(Collected data entries)
· · ·
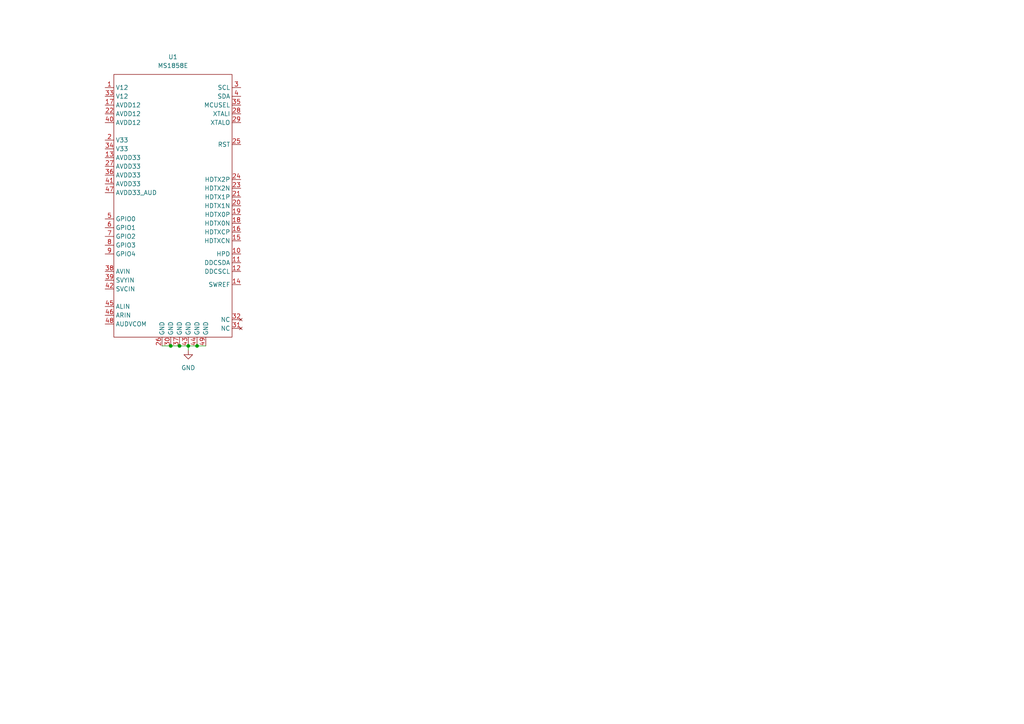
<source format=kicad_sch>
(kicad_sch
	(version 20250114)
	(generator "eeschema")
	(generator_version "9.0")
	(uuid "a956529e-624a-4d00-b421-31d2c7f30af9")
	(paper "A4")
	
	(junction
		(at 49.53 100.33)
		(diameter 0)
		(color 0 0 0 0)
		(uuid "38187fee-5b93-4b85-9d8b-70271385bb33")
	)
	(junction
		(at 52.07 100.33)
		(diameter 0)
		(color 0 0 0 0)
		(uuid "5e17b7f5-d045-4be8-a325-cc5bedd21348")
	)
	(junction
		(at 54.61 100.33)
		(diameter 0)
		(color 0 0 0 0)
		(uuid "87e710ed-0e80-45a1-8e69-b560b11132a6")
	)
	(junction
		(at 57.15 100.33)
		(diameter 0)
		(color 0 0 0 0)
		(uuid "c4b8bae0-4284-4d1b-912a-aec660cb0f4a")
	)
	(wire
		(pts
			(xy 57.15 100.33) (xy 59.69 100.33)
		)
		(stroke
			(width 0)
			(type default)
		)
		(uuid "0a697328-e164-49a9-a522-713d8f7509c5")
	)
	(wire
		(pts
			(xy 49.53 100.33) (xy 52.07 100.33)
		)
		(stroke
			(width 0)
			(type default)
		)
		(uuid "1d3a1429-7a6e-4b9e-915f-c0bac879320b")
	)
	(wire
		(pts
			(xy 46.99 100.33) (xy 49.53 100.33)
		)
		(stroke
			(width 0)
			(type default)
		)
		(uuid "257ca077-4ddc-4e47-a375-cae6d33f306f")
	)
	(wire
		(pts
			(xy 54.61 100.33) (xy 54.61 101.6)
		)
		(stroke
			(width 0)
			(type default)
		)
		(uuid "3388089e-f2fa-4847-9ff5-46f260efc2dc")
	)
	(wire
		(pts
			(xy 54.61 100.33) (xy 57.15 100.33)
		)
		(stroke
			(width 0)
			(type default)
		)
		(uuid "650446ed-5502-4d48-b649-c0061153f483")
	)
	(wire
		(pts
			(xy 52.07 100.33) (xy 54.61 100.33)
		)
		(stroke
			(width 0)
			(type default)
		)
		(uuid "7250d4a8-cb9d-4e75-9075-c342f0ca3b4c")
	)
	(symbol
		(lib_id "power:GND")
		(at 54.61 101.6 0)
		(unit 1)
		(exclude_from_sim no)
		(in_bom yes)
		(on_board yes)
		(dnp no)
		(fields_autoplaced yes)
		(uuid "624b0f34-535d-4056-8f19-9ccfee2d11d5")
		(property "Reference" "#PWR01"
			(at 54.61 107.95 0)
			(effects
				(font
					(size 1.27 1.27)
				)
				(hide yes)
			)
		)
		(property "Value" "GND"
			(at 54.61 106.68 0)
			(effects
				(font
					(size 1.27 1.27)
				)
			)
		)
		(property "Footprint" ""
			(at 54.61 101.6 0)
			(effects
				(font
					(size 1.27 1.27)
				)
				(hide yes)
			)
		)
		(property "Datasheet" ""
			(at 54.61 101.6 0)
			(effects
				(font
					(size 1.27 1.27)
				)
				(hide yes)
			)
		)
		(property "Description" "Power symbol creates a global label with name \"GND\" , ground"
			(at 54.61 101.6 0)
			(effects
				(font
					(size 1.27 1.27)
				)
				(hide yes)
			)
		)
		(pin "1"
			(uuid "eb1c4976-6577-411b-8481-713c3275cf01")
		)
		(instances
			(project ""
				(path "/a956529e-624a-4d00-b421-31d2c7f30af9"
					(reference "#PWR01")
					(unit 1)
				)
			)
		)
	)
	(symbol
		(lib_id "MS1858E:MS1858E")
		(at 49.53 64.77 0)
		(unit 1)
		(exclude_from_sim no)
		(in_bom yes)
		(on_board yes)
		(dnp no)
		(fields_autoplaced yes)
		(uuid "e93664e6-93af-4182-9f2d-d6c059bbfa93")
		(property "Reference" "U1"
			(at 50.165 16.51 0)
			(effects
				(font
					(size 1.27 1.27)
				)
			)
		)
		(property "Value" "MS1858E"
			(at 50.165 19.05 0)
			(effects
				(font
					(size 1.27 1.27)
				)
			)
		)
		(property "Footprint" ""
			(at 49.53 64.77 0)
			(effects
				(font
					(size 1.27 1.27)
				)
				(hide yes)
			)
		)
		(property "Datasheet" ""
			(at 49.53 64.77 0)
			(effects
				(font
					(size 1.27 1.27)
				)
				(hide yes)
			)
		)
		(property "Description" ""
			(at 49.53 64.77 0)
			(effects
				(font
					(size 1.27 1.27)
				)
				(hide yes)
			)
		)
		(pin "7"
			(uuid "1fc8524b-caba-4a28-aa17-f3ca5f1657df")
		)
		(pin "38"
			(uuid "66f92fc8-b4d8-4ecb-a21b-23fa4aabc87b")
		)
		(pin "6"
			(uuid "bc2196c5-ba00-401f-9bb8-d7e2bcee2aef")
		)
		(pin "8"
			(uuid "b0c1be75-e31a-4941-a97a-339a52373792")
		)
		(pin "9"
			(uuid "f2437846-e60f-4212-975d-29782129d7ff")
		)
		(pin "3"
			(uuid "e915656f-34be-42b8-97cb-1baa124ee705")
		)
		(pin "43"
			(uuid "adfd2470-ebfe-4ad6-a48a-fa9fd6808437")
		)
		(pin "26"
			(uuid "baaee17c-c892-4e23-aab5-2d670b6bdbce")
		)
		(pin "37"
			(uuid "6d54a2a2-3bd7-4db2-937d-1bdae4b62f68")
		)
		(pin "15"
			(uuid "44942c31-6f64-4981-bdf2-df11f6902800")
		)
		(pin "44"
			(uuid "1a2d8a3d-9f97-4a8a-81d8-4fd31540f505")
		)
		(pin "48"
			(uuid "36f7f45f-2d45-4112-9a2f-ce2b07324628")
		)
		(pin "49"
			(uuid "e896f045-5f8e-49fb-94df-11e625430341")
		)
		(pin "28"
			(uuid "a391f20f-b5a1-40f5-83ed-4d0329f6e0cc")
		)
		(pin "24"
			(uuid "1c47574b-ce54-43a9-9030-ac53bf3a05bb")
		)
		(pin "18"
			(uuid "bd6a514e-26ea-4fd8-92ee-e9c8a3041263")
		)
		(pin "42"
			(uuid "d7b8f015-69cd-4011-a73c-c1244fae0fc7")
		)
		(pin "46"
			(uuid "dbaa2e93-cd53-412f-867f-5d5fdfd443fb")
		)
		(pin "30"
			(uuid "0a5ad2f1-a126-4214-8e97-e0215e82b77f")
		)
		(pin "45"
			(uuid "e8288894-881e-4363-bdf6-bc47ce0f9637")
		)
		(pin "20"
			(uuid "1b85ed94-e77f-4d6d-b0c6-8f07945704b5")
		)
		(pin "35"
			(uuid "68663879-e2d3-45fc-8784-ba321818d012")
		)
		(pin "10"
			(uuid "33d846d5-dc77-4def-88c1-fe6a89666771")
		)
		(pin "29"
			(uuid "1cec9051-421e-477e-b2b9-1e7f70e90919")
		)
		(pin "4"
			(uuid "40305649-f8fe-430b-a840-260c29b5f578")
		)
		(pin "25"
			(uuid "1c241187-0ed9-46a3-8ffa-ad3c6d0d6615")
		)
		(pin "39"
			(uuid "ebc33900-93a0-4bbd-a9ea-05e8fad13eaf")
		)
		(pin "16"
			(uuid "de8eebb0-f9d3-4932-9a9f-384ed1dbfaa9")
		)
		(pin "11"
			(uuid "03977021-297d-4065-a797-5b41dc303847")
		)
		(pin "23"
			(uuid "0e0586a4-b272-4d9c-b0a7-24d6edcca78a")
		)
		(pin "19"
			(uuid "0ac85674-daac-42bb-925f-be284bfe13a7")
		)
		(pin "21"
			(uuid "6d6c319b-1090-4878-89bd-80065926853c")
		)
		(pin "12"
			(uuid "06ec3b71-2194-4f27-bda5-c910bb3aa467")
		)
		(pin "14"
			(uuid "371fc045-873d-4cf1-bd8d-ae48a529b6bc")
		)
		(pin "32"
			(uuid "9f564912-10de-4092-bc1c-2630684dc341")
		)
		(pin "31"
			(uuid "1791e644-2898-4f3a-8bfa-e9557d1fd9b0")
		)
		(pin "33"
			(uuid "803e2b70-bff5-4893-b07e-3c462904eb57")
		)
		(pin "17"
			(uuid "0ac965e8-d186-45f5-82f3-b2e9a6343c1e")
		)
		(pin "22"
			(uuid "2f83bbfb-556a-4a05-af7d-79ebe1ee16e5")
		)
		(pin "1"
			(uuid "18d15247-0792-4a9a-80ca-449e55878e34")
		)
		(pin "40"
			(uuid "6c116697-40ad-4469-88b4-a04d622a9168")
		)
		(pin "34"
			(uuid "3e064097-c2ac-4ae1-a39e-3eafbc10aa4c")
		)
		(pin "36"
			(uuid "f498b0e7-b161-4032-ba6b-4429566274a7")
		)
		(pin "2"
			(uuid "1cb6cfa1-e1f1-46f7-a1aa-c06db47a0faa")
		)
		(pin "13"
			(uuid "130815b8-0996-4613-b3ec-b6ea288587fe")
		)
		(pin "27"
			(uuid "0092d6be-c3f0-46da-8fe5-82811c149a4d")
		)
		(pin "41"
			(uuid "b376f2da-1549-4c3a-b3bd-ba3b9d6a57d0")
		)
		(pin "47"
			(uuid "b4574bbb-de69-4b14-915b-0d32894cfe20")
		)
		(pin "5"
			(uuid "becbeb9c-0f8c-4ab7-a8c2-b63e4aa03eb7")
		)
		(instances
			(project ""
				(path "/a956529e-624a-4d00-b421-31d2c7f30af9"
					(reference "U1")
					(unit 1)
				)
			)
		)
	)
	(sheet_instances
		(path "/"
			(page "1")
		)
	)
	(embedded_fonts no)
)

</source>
· · ·
:: ACTIVITY ::
Output only the lines from the start of the data through the line that holds "(xy 49.53 100.33) (xy 52.07 100.33)". Keep them exact and leave the pictures out.

:: SOLUTION TO THE EXERCISE ::
<source format=kicad_sch>
(kicad_sch
	(version 20250114)
	(generator "eeschema")
	(generator_version "9.0")
	(uuid "a956529e-624a-4d00-b421-31d2c7f30af9")
	(paper "A4")
	
	(junction
		(at 49.53 100.33)
		(diameter 0)
		(color 0 0 0 0)
		(uuid "38187fee-5b93-4b85-9d8b-70271385bb33")
	)
	(junction
		(at 52.07 100.33)
		(diameter 0)
		(color 0 0 0 0)
		(uuid "5e17b7f5-d045-4be8-a325-cc5bedd21348")
	)
	(junction
		(at 54.61 100.33)
		(diameter 0)
		(color 0 0 0 0)
		(uuid "87e710ed-0e80-45a1-8e69-b560b11132a6")
	)
	(junction
		(at 57.15 100.33)
		(diameter 0)
		(color 0 0 0 0)
		(uuid "c4b8bae0-4284-4d1b-912a-aec660cb0f4a")
	)
	(wire
		(pts
			(xy 57.15 100.33) (xy 59.69 100.33)
		)
		(stroke
			(width 0)
			(type default)
		)
		(uuid "0a697328-e164-49a9-a522-713d8f7509c5")
	)
	(wire
		(pts
			(xy 49.53 100.33) (xy 52.07 100.33)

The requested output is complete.